Task to complete. Leave out the images and return all the data word for word.

Source data.
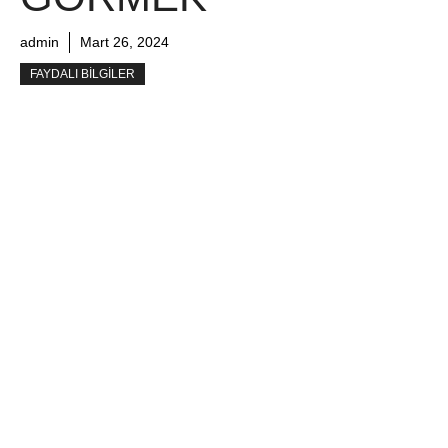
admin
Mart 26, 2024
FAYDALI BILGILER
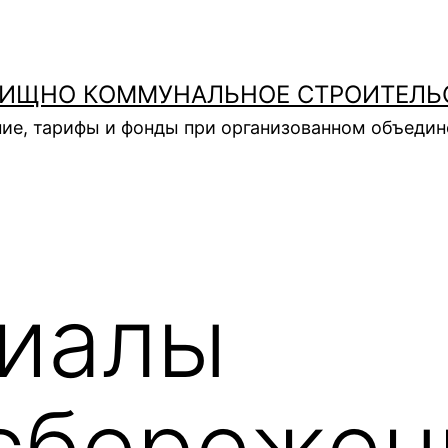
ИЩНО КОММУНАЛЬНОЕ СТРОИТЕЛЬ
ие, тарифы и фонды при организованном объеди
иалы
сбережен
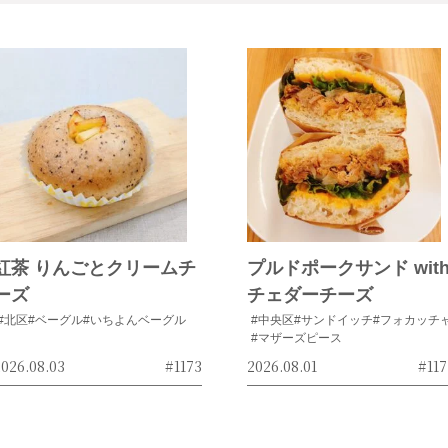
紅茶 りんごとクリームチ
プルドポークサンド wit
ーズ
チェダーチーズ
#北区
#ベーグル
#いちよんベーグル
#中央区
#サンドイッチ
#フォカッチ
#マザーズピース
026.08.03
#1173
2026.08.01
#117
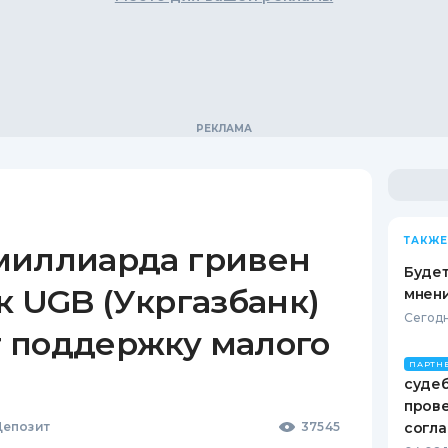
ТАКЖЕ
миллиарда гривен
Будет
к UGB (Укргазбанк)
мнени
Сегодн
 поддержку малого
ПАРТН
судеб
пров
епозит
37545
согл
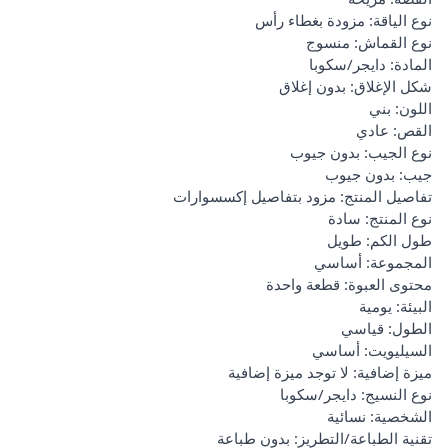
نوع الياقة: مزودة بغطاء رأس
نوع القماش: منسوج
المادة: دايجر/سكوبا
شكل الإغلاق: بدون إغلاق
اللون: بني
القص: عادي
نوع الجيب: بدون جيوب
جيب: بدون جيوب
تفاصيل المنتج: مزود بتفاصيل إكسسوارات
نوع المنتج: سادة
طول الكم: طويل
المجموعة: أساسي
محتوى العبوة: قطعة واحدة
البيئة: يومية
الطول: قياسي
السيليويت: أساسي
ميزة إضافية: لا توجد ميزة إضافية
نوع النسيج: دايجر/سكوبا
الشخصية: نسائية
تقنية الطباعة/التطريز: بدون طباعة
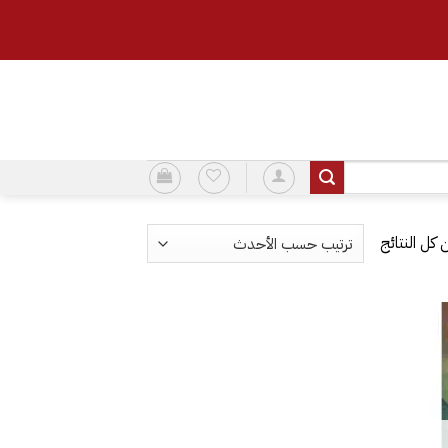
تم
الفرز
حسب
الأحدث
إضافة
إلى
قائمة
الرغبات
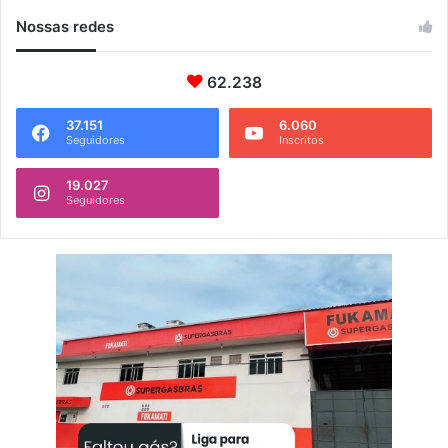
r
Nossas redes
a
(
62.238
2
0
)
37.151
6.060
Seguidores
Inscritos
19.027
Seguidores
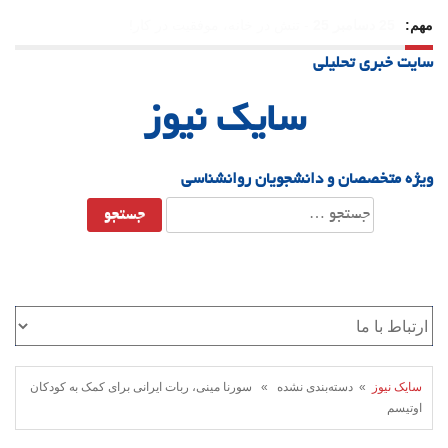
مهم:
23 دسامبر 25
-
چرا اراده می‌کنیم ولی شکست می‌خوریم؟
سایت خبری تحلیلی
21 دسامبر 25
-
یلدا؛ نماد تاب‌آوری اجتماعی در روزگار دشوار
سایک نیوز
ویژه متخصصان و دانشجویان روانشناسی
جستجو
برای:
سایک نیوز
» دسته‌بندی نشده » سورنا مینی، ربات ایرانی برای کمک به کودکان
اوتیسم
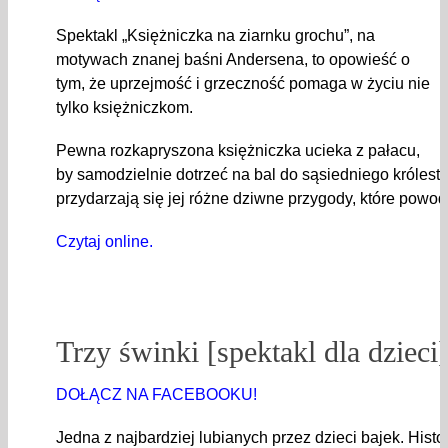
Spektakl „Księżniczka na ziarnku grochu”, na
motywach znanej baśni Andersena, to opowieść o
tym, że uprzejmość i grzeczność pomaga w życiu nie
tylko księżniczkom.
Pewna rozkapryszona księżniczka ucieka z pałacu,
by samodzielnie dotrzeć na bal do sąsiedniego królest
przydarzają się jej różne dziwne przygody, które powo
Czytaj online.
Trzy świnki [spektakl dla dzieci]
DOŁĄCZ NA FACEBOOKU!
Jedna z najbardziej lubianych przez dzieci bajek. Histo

Task result.
admin
Mart 26, 2024
FAYDALI BILGILER
ИЩНО КОММУНАЛЬНОЕ СТРОИТЕЛЬ
ие, тарифы и фонды при организованном объеди
иалы
сбережен
紅茶 りんごとクリームチ
プルドポークサンド wit
ーズ
チェダーチーズ
#北区
#ベーグル
#いちよんベーグル
#中央区
#サンドイッチ
#フォカッチ
#マザーズピース
026.08.03
#1173
2026.08.01
#117
ТАКЖЕ
миллиарда гривен
Будет
к UGB (Укргазбанк)
мнени
Сегодн
 поддержку малого
ПАРТН
судеб
пров
епозит
37545
согл
نوع الياقة: مزودة بغطاء رأس
نوع القماش: منسوج
المادة: دايجر/سكوبا
شكل الإغلاق: بدون إغلاق
اللون: بني
القص: عادي
نوع الجيب: بدون جيوب
جيب: بدون جيوب
تفاصيل المنتج: مزود بتفاصيل إكسسوارات
نوع المنتج: سادة
طول الكم: طويل
المجموعة: أساسي
محتوى العبوة: قطعة واحدة
البيئة: يومية
الطول: قياسي
السيليويت: أساسي
ميزة إضافية: لا توجد ميزة إضافية
نوع النسيج: دايجر/سكوبا
الشخصية: نسائية
تقنية الطباعة/التطريز: بدون طباعة
تم
الفرز
حسب
الأحدث
إضافة
إلى
قائمة
الرغبات
r
Nossas redes
a
(
62.238
2
0
)
37.151
6.060
Seguidores
Inscritos
19.027
Seguidores
مهم:
23 دسامبر 25
-
چرا اراده می‌کنیم ولی شکست می‌خوریم؟
سایت خبری تحلیلی
21 دسامبر 25
-
یلدا؛ نماد تاب‌آوری اجتماعی در روزگار دشوار
سایک نیوز
ویژه متخصصان و دانشجویان روانشناسی
جستجو
برای:
سایک نیوز
» دسته‌بندی نشده » سورنا مینی، ربات ایرانی برای کمک به کودکان
اوتیسم
Spektakl „Księżniczka na ziarnku grochu”, na
motywach znanej baśni Andersena, to opowieść o
tym, że uprzejmość i grzeczność pomaga w życiu nie
tylko księżniczkom.
Pewna rozkapryszona księżniczka ucieka z pałacu,
by samodzielnie dotrzeć na bal do sąsiedniego królest
przydarzają się jej różne dziwne przygody, które powo
Czytaj online.
Trzy świnki [spektakl dla dzieci]
DOŁĄCZ NA FACEBOOKU!
Jedna z najbardziej lubianych przez dzieci bajek. Histo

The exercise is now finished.